Exciting news from Google I/O! The company has just launched PaLM 2, a large language model, but that’s not all. Google is also introducing a series of open-source machine learning (ML) technology updates and enhancements for the growing TensorFlow ecosystem. TensorFlow is an open-source technology effort that provides ML tools to help developers build and train models.

Google is also launching its new DTensor technology at Google I/O, which brings new parallelism techniques to ML training, helping to improve model training and scaling efficiency.

Google mixed parallelism with DTensor
Image credit: Google

But that’s not all! Google is also releasing a preview of the TF Quantization API, which is intended to help make models more resource-efficient overall and thus reduce the cost of development.

On Tuesday, Google announced its latest effort in making machine learning development faster and more accessible with the release of TensorFlow 2.1, its open-source machine learning library.Google’s TensorFlow, first released in 2015, is a suite of open-source libraries used for artificial intelligence (AI) and machine learning. It has since become one of the most popular machine learning frameworks in use today, being adopted by major technology companies such as AMD, ARM and Intel.

In the latest iteration, Google has added several new features to TensorFlow. These include an improved API for defining high-level linear algebra operations, easier deployment of deployable models, enhanced internationalization support and the introduction of Eager Execution.

The Eager Execution feature provides a more intuitive paradigm for writing machine learning applications. Instead of constructing complex graphs and dataflow pipelines, developers can now write intuitive code akin to that used in a traditional Python program. This can significantly reduce development efforts and accelerates the development of increasingly sophisticated machine learning programs.

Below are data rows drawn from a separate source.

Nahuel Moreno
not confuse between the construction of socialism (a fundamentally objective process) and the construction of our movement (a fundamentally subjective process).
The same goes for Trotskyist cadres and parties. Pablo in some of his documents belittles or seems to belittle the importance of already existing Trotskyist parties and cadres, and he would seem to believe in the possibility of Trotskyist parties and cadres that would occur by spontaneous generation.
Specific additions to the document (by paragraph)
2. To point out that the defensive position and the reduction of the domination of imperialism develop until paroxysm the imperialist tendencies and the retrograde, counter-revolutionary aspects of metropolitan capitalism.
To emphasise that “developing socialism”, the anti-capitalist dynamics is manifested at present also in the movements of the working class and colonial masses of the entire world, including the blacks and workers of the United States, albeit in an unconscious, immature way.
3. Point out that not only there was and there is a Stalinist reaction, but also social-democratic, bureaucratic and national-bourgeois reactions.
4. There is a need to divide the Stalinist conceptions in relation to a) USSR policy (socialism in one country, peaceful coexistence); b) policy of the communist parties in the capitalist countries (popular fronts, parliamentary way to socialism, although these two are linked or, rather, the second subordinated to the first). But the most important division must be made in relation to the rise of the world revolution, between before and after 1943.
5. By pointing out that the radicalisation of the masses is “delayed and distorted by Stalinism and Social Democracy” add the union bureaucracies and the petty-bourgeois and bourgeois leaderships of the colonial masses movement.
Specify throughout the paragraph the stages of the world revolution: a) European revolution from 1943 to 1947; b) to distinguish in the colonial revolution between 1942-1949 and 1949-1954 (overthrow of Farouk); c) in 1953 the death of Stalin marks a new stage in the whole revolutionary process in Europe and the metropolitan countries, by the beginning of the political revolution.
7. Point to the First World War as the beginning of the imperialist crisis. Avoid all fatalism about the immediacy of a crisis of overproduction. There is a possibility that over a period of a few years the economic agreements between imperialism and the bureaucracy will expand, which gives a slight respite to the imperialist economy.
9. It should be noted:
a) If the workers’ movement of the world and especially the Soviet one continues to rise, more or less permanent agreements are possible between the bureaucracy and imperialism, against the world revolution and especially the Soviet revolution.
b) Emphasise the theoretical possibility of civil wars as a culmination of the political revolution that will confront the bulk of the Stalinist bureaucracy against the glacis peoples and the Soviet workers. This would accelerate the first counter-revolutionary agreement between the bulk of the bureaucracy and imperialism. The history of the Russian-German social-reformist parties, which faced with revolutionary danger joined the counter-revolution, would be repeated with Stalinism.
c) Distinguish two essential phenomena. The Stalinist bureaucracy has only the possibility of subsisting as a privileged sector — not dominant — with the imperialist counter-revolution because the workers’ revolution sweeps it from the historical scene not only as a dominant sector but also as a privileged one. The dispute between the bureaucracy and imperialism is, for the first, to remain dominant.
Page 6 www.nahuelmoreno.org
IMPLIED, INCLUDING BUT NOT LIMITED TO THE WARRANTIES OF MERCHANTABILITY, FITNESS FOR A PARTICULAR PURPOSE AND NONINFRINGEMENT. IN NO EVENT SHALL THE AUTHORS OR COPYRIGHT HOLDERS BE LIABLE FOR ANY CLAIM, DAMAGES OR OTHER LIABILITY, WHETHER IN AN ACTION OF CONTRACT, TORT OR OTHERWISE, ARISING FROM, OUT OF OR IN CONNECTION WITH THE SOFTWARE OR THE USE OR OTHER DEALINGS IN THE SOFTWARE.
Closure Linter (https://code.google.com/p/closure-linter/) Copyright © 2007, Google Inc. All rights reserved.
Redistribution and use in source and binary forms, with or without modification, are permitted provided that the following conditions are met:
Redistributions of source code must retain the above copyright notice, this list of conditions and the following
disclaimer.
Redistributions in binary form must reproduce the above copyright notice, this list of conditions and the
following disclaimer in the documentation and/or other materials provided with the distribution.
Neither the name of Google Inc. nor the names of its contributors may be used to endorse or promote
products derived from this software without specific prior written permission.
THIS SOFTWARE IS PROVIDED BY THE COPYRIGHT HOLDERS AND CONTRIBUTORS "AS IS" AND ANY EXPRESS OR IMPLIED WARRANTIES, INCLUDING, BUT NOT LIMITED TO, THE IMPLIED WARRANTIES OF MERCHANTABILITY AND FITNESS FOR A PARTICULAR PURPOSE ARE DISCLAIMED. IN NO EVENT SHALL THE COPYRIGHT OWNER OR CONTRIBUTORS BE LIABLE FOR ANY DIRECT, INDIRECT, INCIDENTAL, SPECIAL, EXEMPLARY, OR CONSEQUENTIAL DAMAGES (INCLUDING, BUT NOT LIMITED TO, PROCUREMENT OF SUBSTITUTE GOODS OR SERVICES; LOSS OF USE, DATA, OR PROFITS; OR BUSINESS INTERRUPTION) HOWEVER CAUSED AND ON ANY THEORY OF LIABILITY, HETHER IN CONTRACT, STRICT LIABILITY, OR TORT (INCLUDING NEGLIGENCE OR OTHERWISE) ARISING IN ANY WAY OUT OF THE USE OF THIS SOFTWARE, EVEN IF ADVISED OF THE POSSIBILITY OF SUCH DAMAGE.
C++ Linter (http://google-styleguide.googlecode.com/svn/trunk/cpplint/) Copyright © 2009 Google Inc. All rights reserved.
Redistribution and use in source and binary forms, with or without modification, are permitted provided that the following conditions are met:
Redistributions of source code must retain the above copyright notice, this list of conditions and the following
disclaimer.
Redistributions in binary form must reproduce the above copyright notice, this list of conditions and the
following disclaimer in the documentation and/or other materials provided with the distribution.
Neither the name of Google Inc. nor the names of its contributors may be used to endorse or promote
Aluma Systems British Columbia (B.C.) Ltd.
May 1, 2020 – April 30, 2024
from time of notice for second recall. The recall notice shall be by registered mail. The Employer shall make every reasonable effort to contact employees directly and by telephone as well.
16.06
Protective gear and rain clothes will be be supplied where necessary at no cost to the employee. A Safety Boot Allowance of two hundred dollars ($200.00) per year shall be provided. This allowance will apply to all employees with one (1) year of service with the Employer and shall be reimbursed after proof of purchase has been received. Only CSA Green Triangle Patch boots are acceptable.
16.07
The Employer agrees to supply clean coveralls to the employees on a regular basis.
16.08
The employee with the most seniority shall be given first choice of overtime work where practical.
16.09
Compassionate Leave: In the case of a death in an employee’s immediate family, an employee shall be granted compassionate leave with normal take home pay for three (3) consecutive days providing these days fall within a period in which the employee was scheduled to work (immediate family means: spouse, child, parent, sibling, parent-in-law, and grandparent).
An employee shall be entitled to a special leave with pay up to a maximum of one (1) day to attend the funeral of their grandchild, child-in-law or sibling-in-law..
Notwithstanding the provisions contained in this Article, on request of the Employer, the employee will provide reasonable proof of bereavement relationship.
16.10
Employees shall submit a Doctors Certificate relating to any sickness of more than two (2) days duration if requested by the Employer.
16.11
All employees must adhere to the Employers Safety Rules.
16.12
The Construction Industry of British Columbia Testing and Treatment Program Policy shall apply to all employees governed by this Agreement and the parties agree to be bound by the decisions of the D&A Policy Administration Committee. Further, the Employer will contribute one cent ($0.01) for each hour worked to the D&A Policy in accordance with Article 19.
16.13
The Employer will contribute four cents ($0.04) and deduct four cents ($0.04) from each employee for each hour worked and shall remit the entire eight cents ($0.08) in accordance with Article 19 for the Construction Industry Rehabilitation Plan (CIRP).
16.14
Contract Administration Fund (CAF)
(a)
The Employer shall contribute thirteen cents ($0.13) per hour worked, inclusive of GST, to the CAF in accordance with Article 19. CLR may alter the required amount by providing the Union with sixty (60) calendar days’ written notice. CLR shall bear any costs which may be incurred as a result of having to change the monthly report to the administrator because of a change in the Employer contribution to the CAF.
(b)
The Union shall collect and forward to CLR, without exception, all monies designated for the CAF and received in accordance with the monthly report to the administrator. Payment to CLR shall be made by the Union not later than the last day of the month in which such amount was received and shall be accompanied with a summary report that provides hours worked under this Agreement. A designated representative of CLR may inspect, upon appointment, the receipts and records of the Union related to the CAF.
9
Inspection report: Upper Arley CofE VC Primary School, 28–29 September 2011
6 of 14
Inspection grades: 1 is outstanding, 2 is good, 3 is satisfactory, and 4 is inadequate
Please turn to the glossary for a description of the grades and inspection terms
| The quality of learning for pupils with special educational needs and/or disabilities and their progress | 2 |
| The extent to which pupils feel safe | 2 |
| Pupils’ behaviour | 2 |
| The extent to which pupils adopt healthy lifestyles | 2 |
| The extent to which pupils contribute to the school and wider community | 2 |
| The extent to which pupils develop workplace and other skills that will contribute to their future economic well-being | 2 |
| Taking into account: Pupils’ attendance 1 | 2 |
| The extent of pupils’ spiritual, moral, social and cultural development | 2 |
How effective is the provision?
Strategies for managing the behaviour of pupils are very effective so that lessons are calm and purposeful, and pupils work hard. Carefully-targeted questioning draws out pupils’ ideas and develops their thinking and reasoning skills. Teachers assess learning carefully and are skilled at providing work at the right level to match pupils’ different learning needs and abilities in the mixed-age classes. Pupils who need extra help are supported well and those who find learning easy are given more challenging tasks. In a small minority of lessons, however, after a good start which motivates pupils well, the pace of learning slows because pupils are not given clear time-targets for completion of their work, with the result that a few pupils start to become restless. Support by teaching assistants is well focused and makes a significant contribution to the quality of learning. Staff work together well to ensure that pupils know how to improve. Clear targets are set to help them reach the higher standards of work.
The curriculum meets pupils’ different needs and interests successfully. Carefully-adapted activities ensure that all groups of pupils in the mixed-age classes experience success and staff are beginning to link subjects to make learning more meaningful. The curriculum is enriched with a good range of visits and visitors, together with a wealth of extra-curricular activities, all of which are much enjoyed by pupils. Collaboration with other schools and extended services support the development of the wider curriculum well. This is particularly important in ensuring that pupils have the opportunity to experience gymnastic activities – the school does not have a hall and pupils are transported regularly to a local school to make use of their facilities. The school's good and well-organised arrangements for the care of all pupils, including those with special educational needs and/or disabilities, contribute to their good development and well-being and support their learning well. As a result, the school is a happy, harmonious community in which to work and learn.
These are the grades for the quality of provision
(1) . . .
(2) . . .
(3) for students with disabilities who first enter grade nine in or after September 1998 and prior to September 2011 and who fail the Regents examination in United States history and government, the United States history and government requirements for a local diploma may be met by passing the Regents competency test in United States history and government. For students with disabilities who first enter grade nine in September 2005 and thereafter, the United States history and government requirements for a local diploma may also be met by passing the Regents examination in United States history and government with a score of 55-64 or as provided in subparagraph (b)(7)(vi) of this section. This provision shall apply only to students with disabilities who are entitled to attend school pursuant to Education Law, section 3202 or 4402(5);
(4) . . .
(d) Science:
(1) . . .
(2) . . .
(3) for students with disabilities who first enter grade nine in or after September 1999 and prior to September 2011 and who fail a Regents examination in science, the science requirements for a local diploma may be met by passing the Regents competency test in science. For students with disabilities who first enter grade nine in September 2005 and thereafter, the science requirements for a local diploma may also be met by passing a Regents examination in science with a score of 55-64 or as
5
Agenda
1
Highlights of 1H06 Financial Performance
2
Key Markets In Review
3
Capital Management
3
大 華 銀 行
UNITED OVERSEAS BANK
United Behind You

Another major improvement is the introduction of the TensorFlow Extended platform. This platform adds a host of additional features to the TensorFlow ecosystem, including support for a range of popular data science and machine learning frameworks. This allows users to rapidly build production-level applications, while leveraging the existing TensorFlow primitives.

Google has also added support for accelerated computing with the Tensor Processing Unit (TPU). This allows users to take advantage of Google’s custom-built silicon chips, providing near-instantaneous compute capabilities in the cloud.

With these new features, Google hopes to further enhance the capabilities of TensorFlow, making it easier and faster for developers to build ever more powerful machine learning applications. The new version of TensorFlow is available now and is free to use.

Overall, Google’s latest expansion of TensorFlow open-source tools is a major step forward for machine learning development. By making it easier and faster to develop powerful applications, Google is helping to build the future of machine intelligence.